Projecting that grants and cost of salaries and fringe benefits will continue to grow at 4 percent – a figure taken from the actual growth during the first strategic plan – the outlook remains positive as far as fiscal year 2012.

The projections also take into account the new indirect cost recovery rate, which has increased from 45 percent to 48 percent.

“The bottom line is that supporting research is a good investment,” says Lalande. “Now we need to maintain this investment while keeping an eye on future trends in research funding.

A number of changes are occurring, he says. “NIH is funneling money into the NIH Roadmap. We want our research program to reflect that reality.”

Translational research – research findings that can be moved from bench to bedside – takes on increased emphasis under the roadmap. Health Center faculty members are already committed to integrating basic and clinical research and that initiative will be accentuated.

In addition, the drive to create more interdisciplinary research teams will be highlighted both in recruitment and in assignment of resources, such as space.

Culture change will also have an impact on the success of the reconfiguration, Lalande says.

He identifies four components as critical:

  • Interdisciplinary collaboration. In the past, researchers were rewarded for individual efforts; now team research covering a number of disciplines will become the model.
  • Departments must adopt a broader, more institution-wide outlook. Departments will soon be evaluated on the strengths they bring to the institutional research component.
  • Research administrators need to adopt “best practices” in grants management and financial analysis.
  • Finally, performance metrics must be developed. “We need to know if we’re being successful,” Lalande says. “If so, the metrics will show an increasing number of grants involving multi-disciplinary investigators.”

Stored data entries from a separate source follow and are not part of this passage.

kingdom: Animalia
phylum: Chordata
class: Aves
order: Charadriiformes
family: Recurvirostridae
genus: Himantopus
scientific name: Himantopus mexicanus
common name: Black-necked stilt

The Health Center has another advantage in aligning itself with the Roadmap: 21st Century UConn. That plan calls for a new research building to be constructed on campus and for older research facilities to be rejuvenated.

The Academic Research Building played a critical role in the first research strategic plan by aiding recruitment, creating additional space for the four centers and two new departments, and fostering collaboration and research synergies.

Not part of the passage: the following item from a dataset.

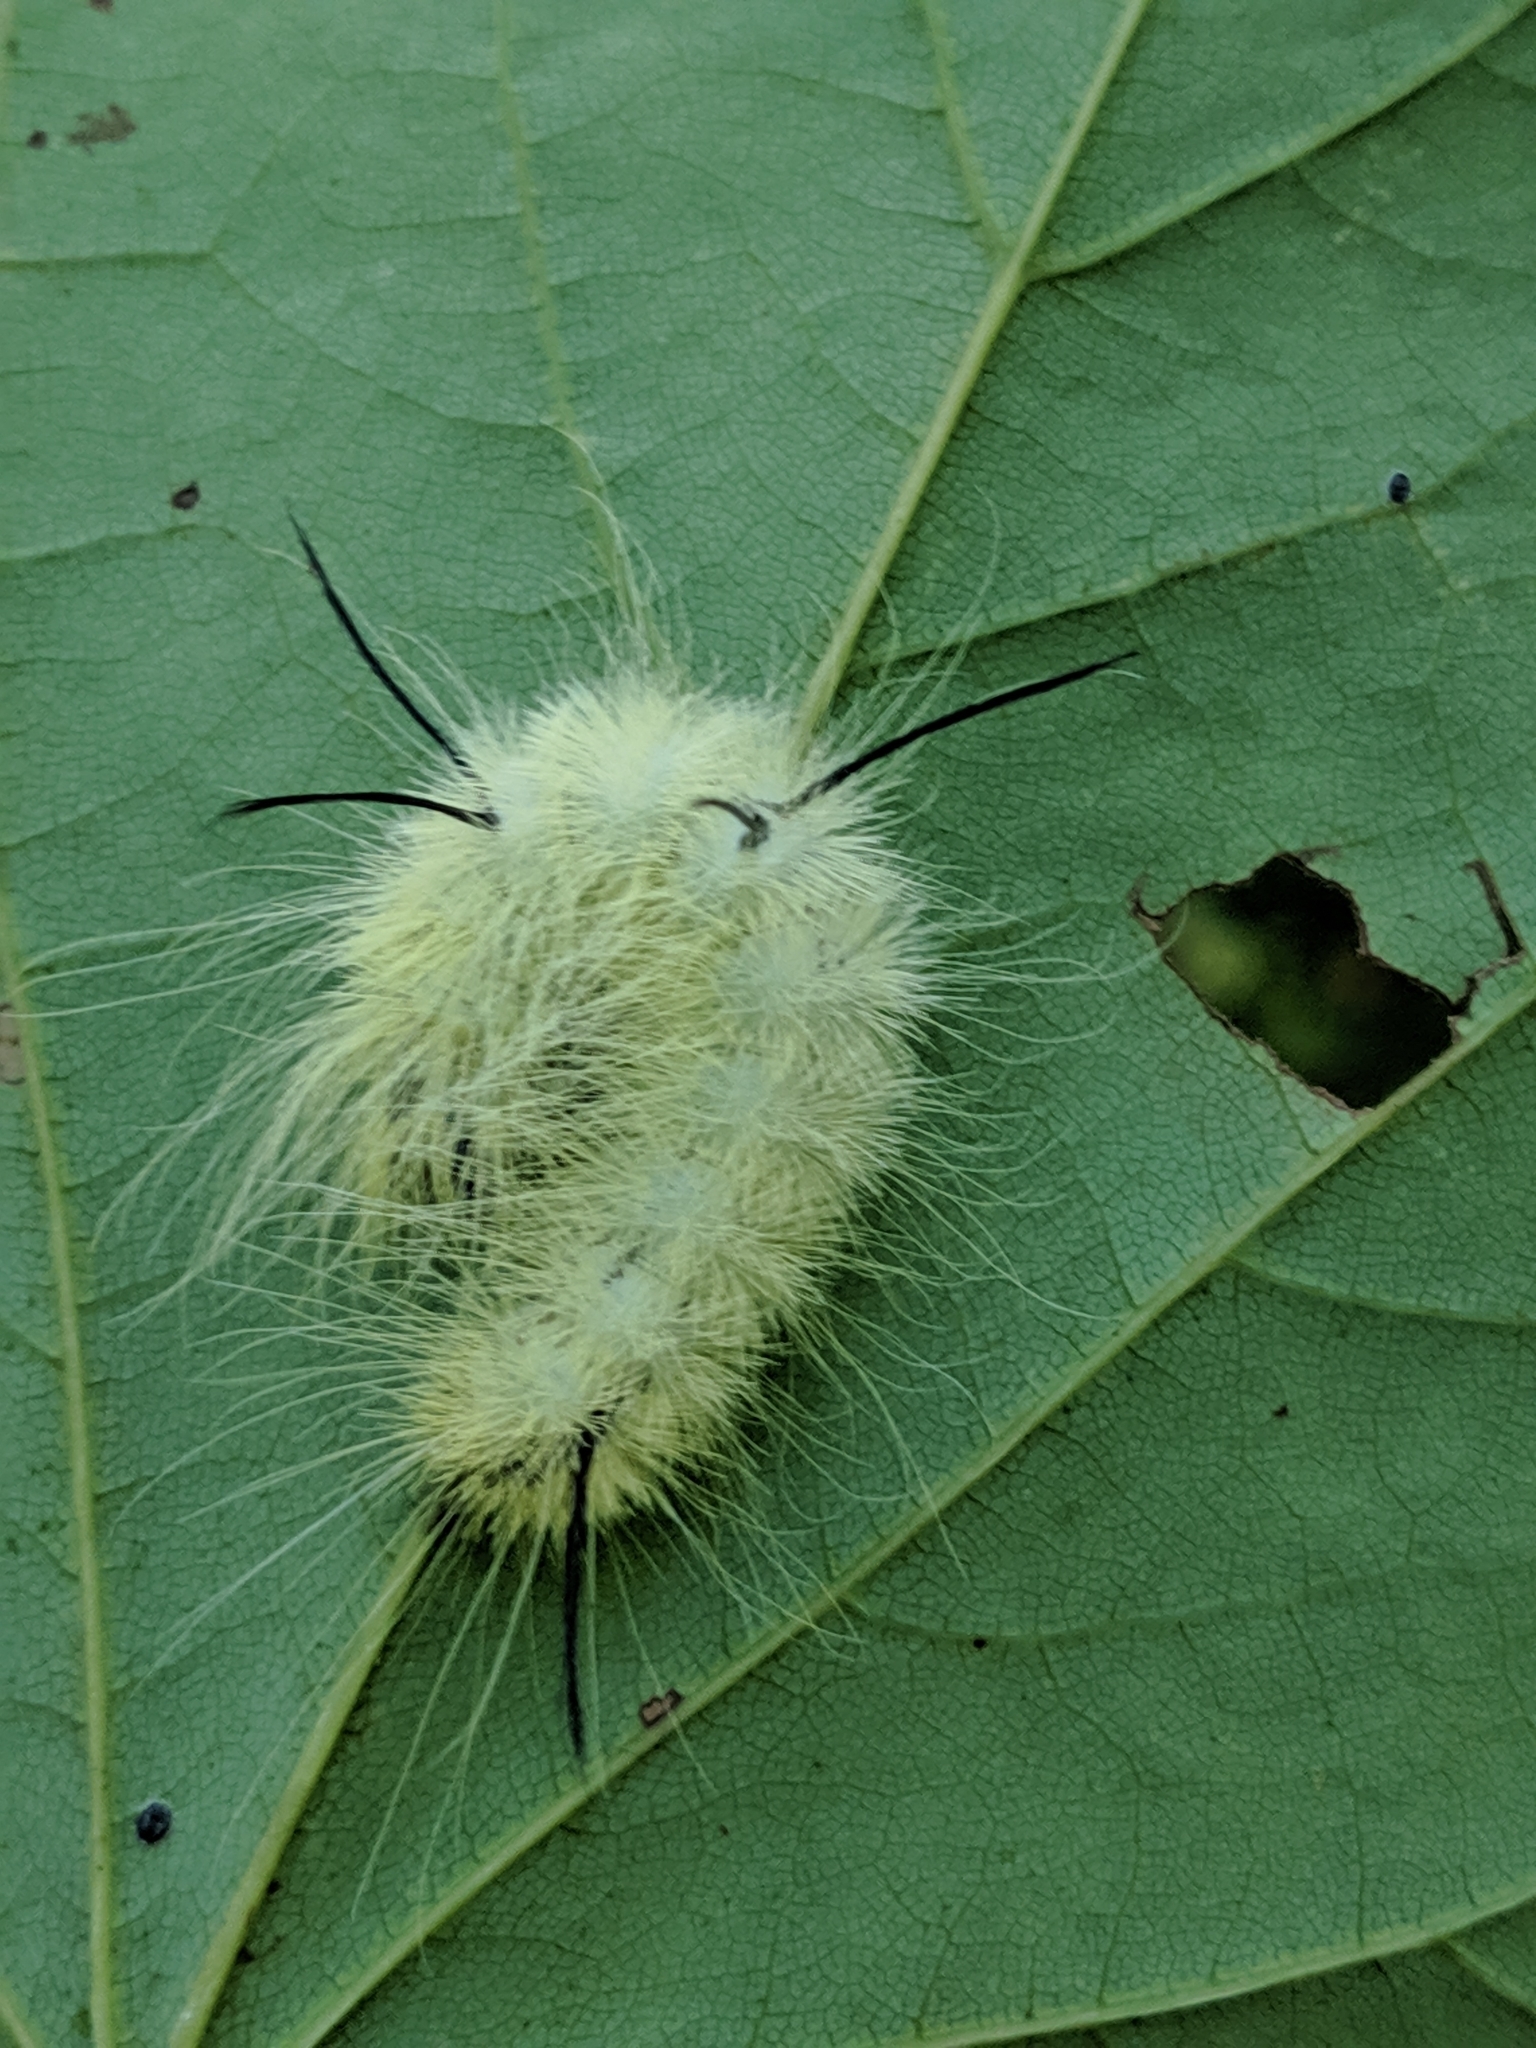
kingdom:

A committee of faculty is working with an architect to design the new building. The design, intended to foster interdisciplinary thematic research, is expected to include open lab spaces of between 2,000 and 4,000 square feet.

Lalande says the new research building will help with recruitment. “It fits into our vision of the future,” he says.

“New technologies and a vibrant research program are all part of the same goal,” Lalande adds, “which is to make our excellent medical school even better than it is. Good researchers often make outstanding teachers and help support the best medical school programs. We need to innovate in order to keep attracting high profile faculty members interested in all aspects of academic life. That’s the goal of this plan.”